Milford liegt innerhalb von Te Wahipounamu, einem UNESCO-Weltnaturerbe, das den Südwesten Neuseelands umfasst – die Nationalparks Fiordland, Mount Aspiring, Aoraki/Mount Cook und Westland gemeinsam. Die UNESCO nahm die Region 1990 in die Liste auf und würdigte sowohl ihre natürliche Dramatik als auch ihre Rolle als eines der besten lebendigen Beispiele für die Pflanzen und Tiere des uralten Superkontinents Gondwana. Der Name bedeutet in der Māori-Sprache „der Ort des Grünen Steins“ – nach dem begehrten Pounamu, Nephrit-Jade, der in den Flüssen der Region gefunden wird. Für Ngāi Tahu ist Fiordland ein Land von tiefer Bedeutung, und Milfords offizieller Name, Milford Sound / Piopiotahi, wurde 1998 in einem Vertragsabschluss des Treaty of Waitangi formalisiert. Piopiotahi bezieht sich auf den Piopio, einen ausgestorbenen einheimischen Drosselvogel, in einer Geschichte, die den Fjord mit dem Halbgott Māui verbindet.

Die Süßwasserschicht – das seltsamste Merkmal eines Fjords

Milford birgt einen der seltsamsten Tricks der Meeresökologie. All der Regen, plus das Süßwasser, das von den Klippen strömt, lässt eine mehrere Meter dicke Süßwasserschicht auf dem dichteren Meerwasser darunter schwimmen – und weil sie zuvor durch den Wald fließt, ist sie mit Tanninen braun gefärbt, wie schwacher Tee. Dieser dunkle Süßwasserdeckel blendet viel Licht nahe der Oberfläche aus und täuscht Tiefseelebewesen, sich so zu verhalten, als wären sie weit tiefer, als sie tatsächlich sind. Das Ergebnis ist „Tiefwasser-Aufstieg“: Arten, die normalerweise Hunderte von Metern tief leben – am berühmtesten die Schwarze Koralle – wachsen hier in Reichweite der Oberfläche. Das ist der Grund, warum Milford eine der weltweit am besten zugänglichen Schwarzkorallen-Gemeinschaften besitzt – und warum ein Unterwasserobservatorium im Fjord dir in Schnorcheltiefe Leben zeigen kann, das anderswo ein Tauchboot erfordert.

Noch immer in Formung

Nichts davon ist abgeschlossen.

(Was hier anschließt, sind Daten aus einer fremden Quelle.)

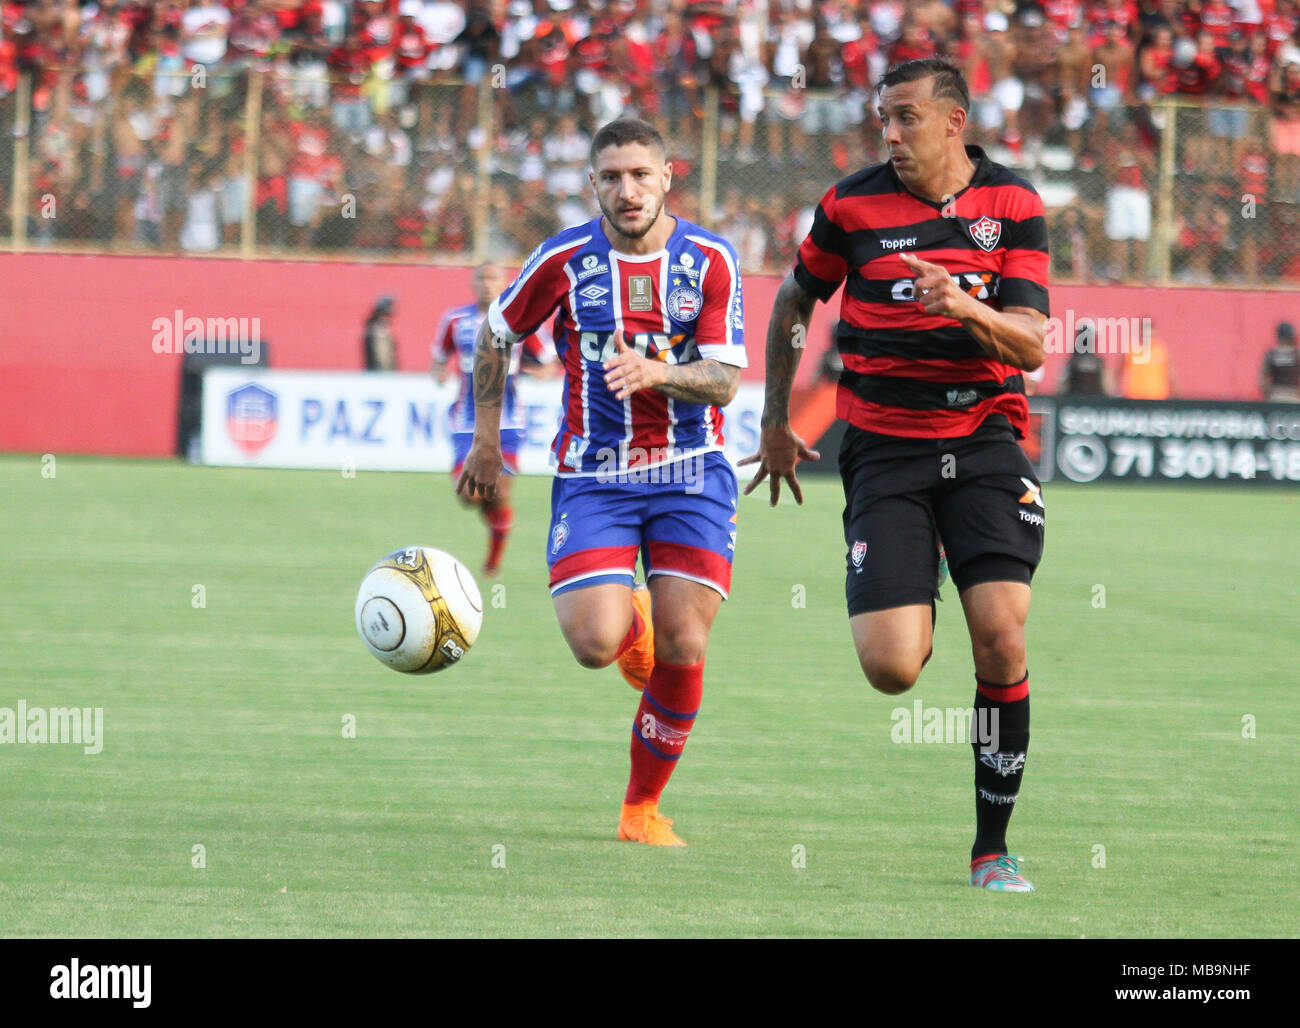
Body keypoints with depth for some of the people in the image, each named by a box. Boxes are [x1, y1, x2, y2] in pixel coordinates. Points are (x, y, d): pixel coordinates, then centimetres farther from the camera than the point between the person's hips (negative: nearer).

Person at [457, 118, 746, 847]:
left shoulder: (709, 259, -3)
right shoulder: (566, 260, -4)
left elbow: (724, 380, -7)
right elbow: (496, 335, 12)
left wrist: (654, 372, -27)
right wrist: (487, 442, 13)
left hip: (690, 471, 0)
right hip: (593, 477, 0)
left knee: (683, 648, -9)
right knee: (595, 644, -17)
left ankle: (643, 807, 10)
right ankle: (631, 618, 23)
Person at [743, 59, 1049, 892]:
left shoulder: (1014, 204, 0)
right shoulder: (852, 205, -1)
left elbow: (1031, 345, -4)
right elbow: (793, 303, 16)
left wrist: (967, 307, -24)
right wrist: (776, 421, 18)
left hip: (985, 440, 0)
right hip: (884, 447, 0)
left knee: (1001, 640, -14)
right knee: (891, 668, -13)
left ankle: (993, 847, 1)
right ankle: (918, 615, 28)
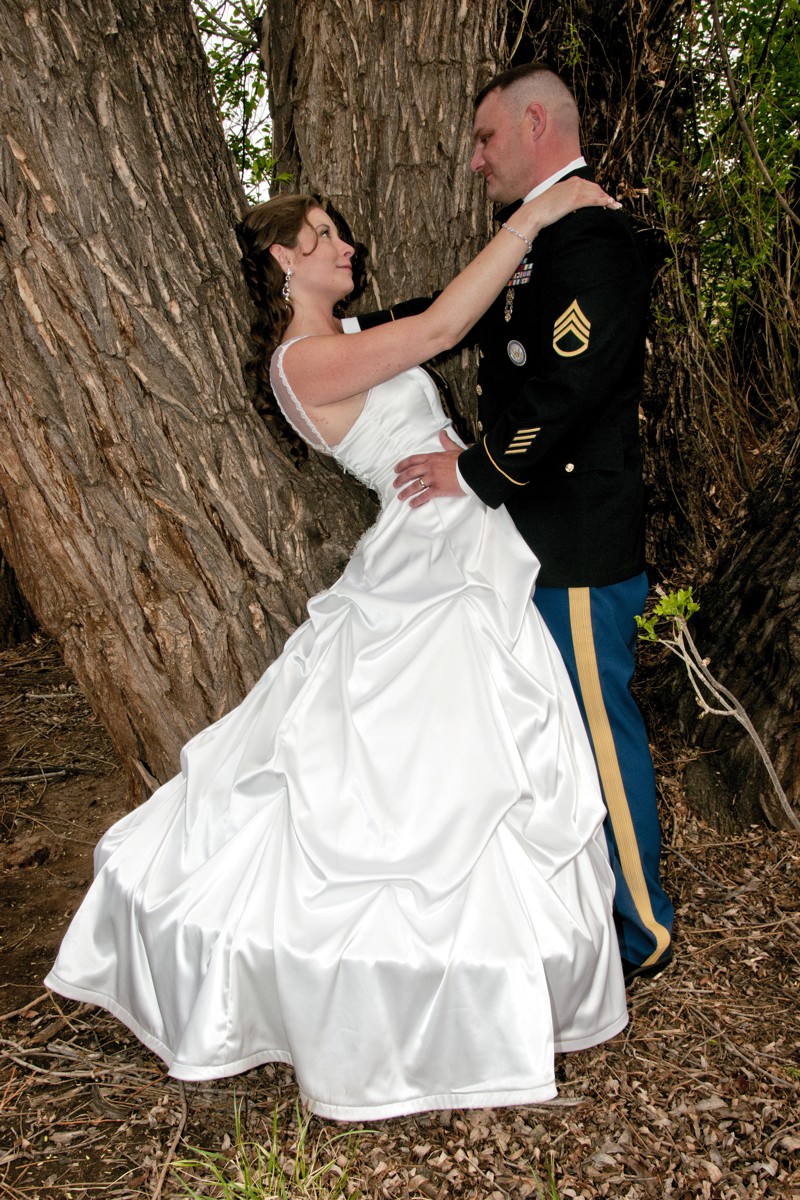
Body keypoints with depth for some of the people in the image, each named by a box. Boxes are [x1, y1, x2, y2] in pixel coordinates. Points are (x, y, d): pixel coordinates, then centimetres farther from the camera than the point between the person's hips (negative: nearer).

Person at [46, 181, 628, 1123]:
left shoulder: (344, 353, 17)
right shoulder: (305, 360, -13)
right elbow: (437, 328, -23)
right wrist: (537, 213, -16)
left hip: (464, 567, 9)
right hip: (430, 572, -9)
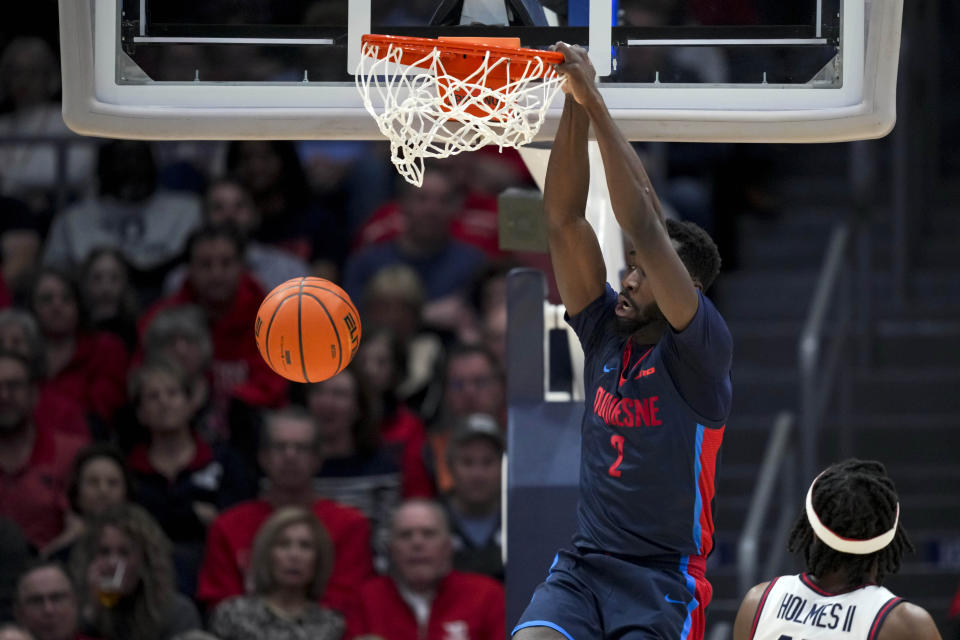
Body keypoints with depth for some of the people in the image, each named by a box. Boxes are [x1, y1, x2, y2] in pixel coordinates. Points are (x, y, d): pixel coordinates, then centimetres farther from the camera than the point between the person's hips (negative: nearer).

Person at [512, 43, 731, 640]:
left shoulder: (702, 350, -7)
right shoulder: (606, 332, 8)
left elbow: (647, 228, -17)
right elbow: (564, 220, 0)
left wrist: (596, 104, -18)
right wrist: (573, 105, -10)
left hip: (664, 575, -4)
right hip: (581, 563, 4)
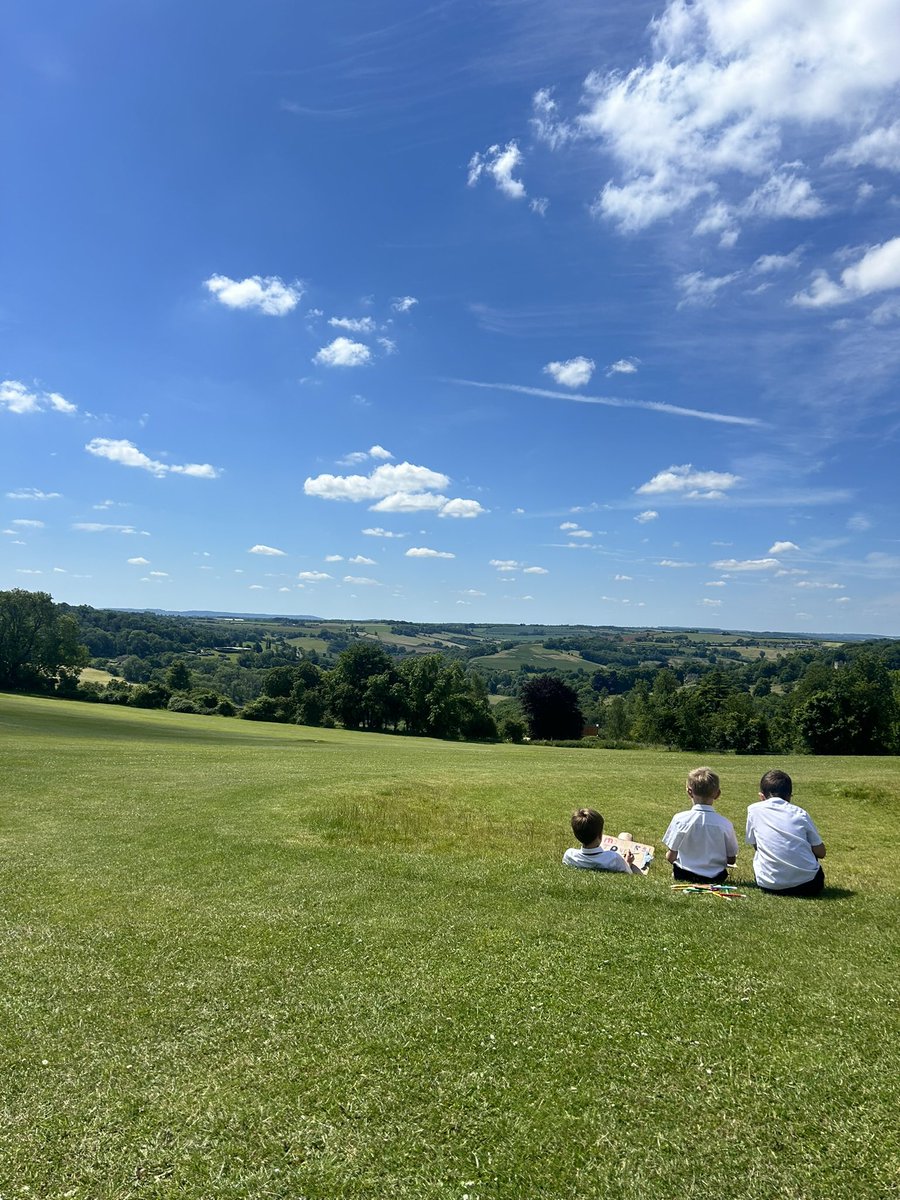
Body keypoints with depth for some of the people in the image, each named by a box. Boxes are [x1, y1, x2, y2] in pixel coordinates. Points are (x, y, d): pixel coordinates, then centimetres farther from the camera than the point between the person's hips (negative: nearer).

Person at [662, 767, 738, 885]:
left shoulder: (680, 819, -16)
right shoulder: (725, 824, -14)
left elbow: (670, 857, -10)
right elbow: (732, 860, -1)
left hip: (684, 876, -1)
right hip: (716, 878, 1)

Fiordland ist eine der tektonisch aktivsten Ecken Neuseelands, nahe der Grenze gelegen, wo die australische und die pazifische Platte aneinander reiben und ineinander stoßen; die gesamte Region hebt sich langsam, selbst während Erosion an ihr nagt. Starker Regen und steiler Fels machen Erdrutsche zur Routine – die blassen Narben an den Wänden sind jüngeren Datums, und die Zufahrtsstraße wird genau aus diesem Grund regelmäßig durch Rutschungen und Auswaschungen gesperrt. Auf einer längeren Zeitskala könnten die Gletscher zurückkehren; auf einer menschlichen betrachtest du eine Landschaft, die sichtlich noch im Bau ist, wo ein großer Sturm über Nacht einen Hang neu ordnen kann. Diese Unruhe ist Teil dessen, was du siehst: kein fertiges Monument, sondern ein Ort mitten im Satz.